The purpose of the Needleman-Wunsch algorithm is to determine the similarity between two sequences of nucleotides or amino acids. By aligning these sequences, researchers can compare their similarities and differences to determine evolutionary relationships, functional similarities, and other important information.

The algorithm is used extensively in bioinformatics for tasks such as sequence alignment, phylogenetic tree construction, and protein structure prediction. It is also used in other fields such as speech recognition and data compression.

## Brief History and Development

The Needleman-Wunsch algorithm was first published in 1970 by Saul Needleman and Christian Wunsch. It was the first algorithm to align sequences using dynamic programming, and it quickly became the standard method for sequence alignment.

Since its initial publication, the algorithm has been widely used and adapted for different types of sequences and scoring systems. Modifications have been made to the algorithm to accommodate gaps, insertions, and deletions in sequences.

## Key Concepts and Principles

The Needleman-Wunsch algorithm is based on a matrix-based approach, where each position in the matrix represents a possible alignment of two characters from each sequence. The algorithm works by filling out a matrix from left to right and top to bottom.

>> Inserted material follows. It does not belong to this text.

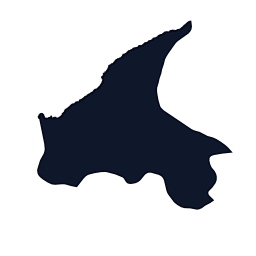 Distrito Nacional, Distrito Nacional, Dominican Republic (orthographic projection), rotated 169°
{"feature_id": "3306468B63097535879723", "entity_name": "Distrito Nacional", "entity_type": "district", "adm_level": 2, "iso_a3": "DOM", "parent_name": "Dominican Republic", "parent_adm1": "Distrito Nacional", "projection": "orthographic", "projection_center": [-69.932, 18.483], "detail": "fine", "context": "isolated", "style": "filled", "palette": "ink", "viewbox_px": 256, "rotation_deg": 169, "n_neighbors": 0, "source": "geoboundaries", "source_scale": "gbopen_adm2", "svg_char_len": 5923}
<svg xmlns="http://www.w3.org/2000/svg" viewBox="0 0 256 256"><g transform="rotate(169 128 128)"><path d="M46.2,220.7L47.6,220.7L47.6,220.3L48.4,220.3L48.4,219.9L49.2,219.9L49.2,219.5L50.0,219.5L50.0,219.1L50.7,219.1L50.7,218.6L51.2,218.6L51.2,218.2L52.3,218.2L52.3,217.8L53.1,217.8L53.1,217.4L53.5,217.4L53.5,217.0L54.3,217.0L54.3,216.5L54.7,216.5L54.7,216.1L55.9,216.1L55.9,215.7L56.3,215.7L56.3,215.3L57.1,215.3L57.1,214.9L60.7,214.9L60.7,214.4L61.9,214.4L61.9,214.0L62.7,214.0L62.7,214.4L64.3,214.4L64.3,214.9L65.5,214.9L65.5,215.3L67.5,215.3L67.5,214.9L68.3,214.9L68.3,214.4L71.5,214.4L71.5,214.9L73.5,214.9L73.5,214.4L74.3,214.4L74.3,214.0L75.1,214.0L75.1,213.6L75.9,213.6L75.9,213.2L77.0,213.2L77.0,212.8L77.5,212.8L77.5,213.2L78.6,213.2L78.6,212.8L80.2,212.8L80.2,212.4L80.6,212.4L80.6,211.9L81.0,211.9L81.0,211.5L82.6,211.5L82.6,211.1L85.8,211.1L85.8,210.7L86.2,210.7L86.2,210.3L86.6,210.3L86.6,209.8L87.8,209.8L87.8,209.4L90.6,209.4L90.6,209.0L91.0,209.0L91.0,208.6L91.8,208.6L91.8,208.2L92.6,208.2L92.6,207.7L94.2,207.7L94.2,208.2L95.0,208.2L95.0,207.7L95.8,207.7L95.8,207.3L96.2,207.3L96.2,206.9L97.0,206.9L97.0,206.5L97.8,206.5L97.8,206.1L98.2,206.1L98.2,205.6L99.4,205.6L99.4,206.1L100.6,206.1L100.6,206.5L101.4,206.5L101.4,206.1L101.8,206.1L101.8,205.6L102.2,205.6L102.2,205.2L104.6,205.2L104.6,204.8L106.1,204.8L106.1,205.2L106.9,205.2L106.9,204.8L107.7,204.8L107.7,204.4L108.5,204.4L108.5,204.0L110.1,204.0L110.1,203.5L112.5,203.5L112.5,203.1L112.9,203.1L112.9,202.7L113.7,202.7L113.7,202.3L114.1,202.3L114.1,201.9L114.9,201.9L114.9,201.4L116.1,201.4L116.1,201.0L118.5,201.0L118.5,200.2L119.3,200.2L119.3,199.3L119.7,199.3L119.7,198.9L120.5,198.9L120.5,198.5L120.9,198.5L120.9,198.1L122.5,198.1L122.5,197.7L124.9,197.7L124.9,197.2L126.1,197.2L126.1,196.8L126.9,196.8L126.9,196.4L127.3,196.4L127.3,196.0L127.7,196.0L127.7,195.6L128.1,195.6L128.1,195.1L128.9,195.1L128.9,194.7L129.3,194.7L129.3,194.3L129.7,194.3L129.7,193.9L131.6,193.9L131.6,193.5L132.4,193.5L132.4,193.0L134.0,193.0L134.0,192.6L134.8,192.6L134.8,191.4L135.2,191.4L135.2,190.9L135.6,190.9L135.6,189.7L136.4,189.7L136.4,189.3L136.8,189.3L136.8,188.4L137.6,188.4L137.6,188.0L138.0,188.0L138.0,187.2L139.6,187.2L139.6,186.3L140.8,186.3L140.8,185.9L141.6,185.9L141.6,184.2L142.0,184.2L142.0,183.8L142.4,183.8L142.4,183.4L142.8,183.4L142.8,183.0L144.0,183.0L144.0,182.5L143.6,182.5L143.6,182.1L143.2,182.1L143.2,181.7L143.6,181.7L143.6,181.3L143.2,181.3L143.2,179.2L143.6,179.2L143.6,178.3L144.0,178.3L144.0,177.9L144.4,177.9L144.4,177.1L144.8,177.1L144.8,176.7L145.2,176.7L145.2,176.2L145.6,176.2L145.6,175.8L146.0,175.8L146.0,175.4L146.4,175.4L146.4,175.0L146.8,175.0L146.8,174.5L147.2,174.5L147.2,174.1L148.0,174.1L148.0,173.7L148.4,173.7L148.4,173.3L149.2,173.3L149.2,172.9L149.6,172.9L149.6,172.4L150.4,172.4L150.4,172.0L152.8,172.0L152.8,171.6L153.6,171.6L153.6,171.2L154.0,171.2L154.0,170.8L154.4,170.8L154.4,170.4L154.8,170.4L154.8,169.9L156.0,169.9L156.0,169.5L157.2,169.5L157.2,169.1L157.9,169.1L157.9,168.7L159.5,168.7L159.5,168.2L160.7,168.2L160.7,167.8L161.5,167.8L161.5,167.4L161.9,167.4L161.9,167.0L163.9,167.0L163.9,166.6L164.3,166.6L164.3,166.1L165.1,166.1L165.1,165.7L165.9,165.7L165.9,165.3L166.7,165.3L166.7,164.9L167.1,164.9L167.1,164.5L167.5,164.5L167.5,164.9L168.3,164.9L168.3,164.5L169.9,164.5L169.9,164.0L170.3,164.0L170.3,163.2L170.7,163.2L170.7,162.8L172.7,162.8L172.7,163.2L173.9,163.2L173.9,162.8L174.3,162.8L174.3,162.4L175.1,162.4L175.1,161.9L176.3,161.9L176.3,161.5L177.1,161.5L177.1,161.9L177.9,161.9L177.9,161.5L178.7,161.5L178.7,161.1L179.5,161.1L179.5,160.7L179.9,160.7L179.9,160.3L180.7,160.3L180.7,159.8L181.5,159.8L181.5,159.4L182.2,159.4L182.2,159.0L183.0,159.0L183.0,158.6L183.8,158.6L183.8,158.2L185.0,158.2L185.0,157.7L185.8,157.7L185.8,157.3L186.2,157.3L186.2,156.9L186.6,156.9L186.6,156.1L187.0,156.1L187.0,155.6L187.4,155.6L187.4,155.2L188.2,155.2L188.2,154.8L188.6,154.8L188.6,154.4L189.4,154.4L189.4,154.0L189.8,154.0L189.8,152.7L190.6,152.7L190.6,152.3L191.4,152.3L191.4,151.9L192.2,151.9L192.2,151.4L192.6,151.4L192.6,151.0L193.0,151.0L193.0,151.4L193.4,151.4L193.4,151.0L197.0,151.0L197.0,151.9L197.8,151.9L197.8,152.3L198.6,152.3L198.6,151.9L199.0,151.9L199.0,151.4L200.2,151.4L200.2,151.9L201.8,151.9L201.8,152.7L201.0,152.7L201.0,154.0L201.4,154.0L201.4,153.1L203.8,153.1L203.8,152.7L206.6,152.7L206.6,153.1L207.8,153.1L207.8,153.5L208.5,153.5L208.5,154.4L208.9,154.4L208.9,154.8L208.2,154.8L208.2,155.2L208.5,155.2L208.5,156.9L209.0,156.9L209.0,157.3L209.3,157.3L209.3,158.2L210.5,158.2L210.5,158.6L210.9,158.6L210.9,158.2L211.7,158.2L211.7,157.7L212.1,157.7L212.1,157.3L212.9,157.3L212.9,156.1L213.7,156.1L213.7,154.8L214.1,154.8L212.7,154.6L212.5,128.7L213.0,123.1L214.1,120.1L215.2,118.3L219.9,112.7L223.9,105.2L224.6,103.5L224.7,100.6L224.1,98.6L223.0,96.8L220.9,94.3L216.8,90.4L213.3,87.9L210.3,86.9L203.2,86.1L200.3,85.4L194.3,82.4L189.6,80.5L181.7,87.4L179.1,89.2L177.1,90.1L175.0,90.5L169.5,90.8L162.9,90.6L158.6,89.9L156.6,89.2L148.9,85.5L142.2,81.1L141.2,79.8L139.8,76.1L138.9,74.6L137.4,73.7L135.6,73.2L131.7,73.1L128.7,73.7L126.0,75.1L121.2,79.1L119.5,80.2L116.7,81.0L113.8,80.5L106.4,76.8L104.2,75.0L103.1,73.5L102.3,71.6L101.9,69.5L101.5,59.5L101.2,57.4L100.6,55.4L96.4,46.7L93.7,43.5L90.5,40.7L87.7,39.3L81.9,37.9L76.0,35.5L74.1,35.3L71.3,35.8L67.3,37.7L61.7,39.4L58.3,40.9L62.0,46.3L62.4,48.0L62.2,49.7L61.3,51.1L57.0,54.0L53.2,57.6L51.6,60.2L50.9,63.2L50.9,65.2L51.3,67.2L51.9,69.0L54.1,73.1L54.9,76.3L55.1,80.5L54.3,83.4L53.6,84.2L51.9,85.3L49.0,85.8L40.3,85.6L31.3,84.8L34.1,89.4L35.8,91.7L39.2,95.4L43.6,99.6L46.7,101.8L51.9,104.4L58.7,109.8L64.0,112.5L66.4,114.3L90.2,138.1L92.5,141.6L93.0,143.4L93.5,149.4L93.4,156.4L93.1,159.4L92.4,162.2L89.8,167.2L88.3,170.8L85.5,175.6L84.0,179.3L81.3,184.1L79.2,188.6L77.4,191.0L74.6,194.0L65.6,202.6L63.1,204.3L51.0,209.8L48.8,211.5L47.6,213.0L46.6,215.5L46.2,220.7Z" fill="#0f172a" stroke="#020617" stroke-width="1.5"/></g></svg>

The matrix is filled out using a scoring system that assigns a score to each possible alignment of two characters. The score is determined by a set of rules that are specific to the type of sequences being aligned. For example, in DNA sequence alignment, a score of +1 may be given for a match and -1 for a mismatch.

The algorithm then determines the optimal alignment by tracing back through the matrix from the bottom right corner to the top left corner. This path represents the alignment that yields the highest total score.

## Pseudocode and Implementation Details

``````function NeedlemanWunsch(s1, s2, match, mismatch, gapPenalty):
//initialize matrix
initialize matrix M with dimensions (length(s1)+1) x (length(s2)+1)
for i = 0 to length(s1):
M[i] = i * gapPenalty
for j = 0 to length(s2):
M[j] = j * gapPenalty

//fill in matrix
for i = 1 to length(s1):
for j = 1 to length(s2):
scoreDiagonal = M[i-1][j-1] + (s1[i] == s2[j] ? match : mismatch)
scoreLeft = M[i][j-1] + gapPenalty
scoreUp = M[i-1][j] + gapPenalty
M[i][j] = max(scoreDiagonal, scoreLeft, scoreUp)

//determine optimal alignment
align1 = ""
align2 = ""
i = length(s1)
j = length(s2)
while i > 0 or j > 0:
if i > 0 and j > 0 and M[i][j] == M[i-1][j-1] + (s1[i] == s2[j] ? match : mismatch):
align1 = s1[i] + align1
align2 = s2[j] + align2
i -= 1
j -= 1
elif j > 0 and M[i][j] == M[i][j-1] + gapPenalty:
align1 = "-" + align1
align2 = s2[j] + align2
j -= 1
else:
align1 = s1[i] + align1
align2 = "-" + align2
i -= 1

return (align1, align2)
``````

## Examples and Use Cases

The Needleman-Wunsch algorithm can be used to align any two sequences of nucleotides or amino acids. For example, it can be used to align two DNA sequences to determine their homology or to align two protein sequences to determine their similarity.

In addition to sequence alignment, the algorithm can also be used for other tasks such as phylogenetic tree construction and protein structure prediction.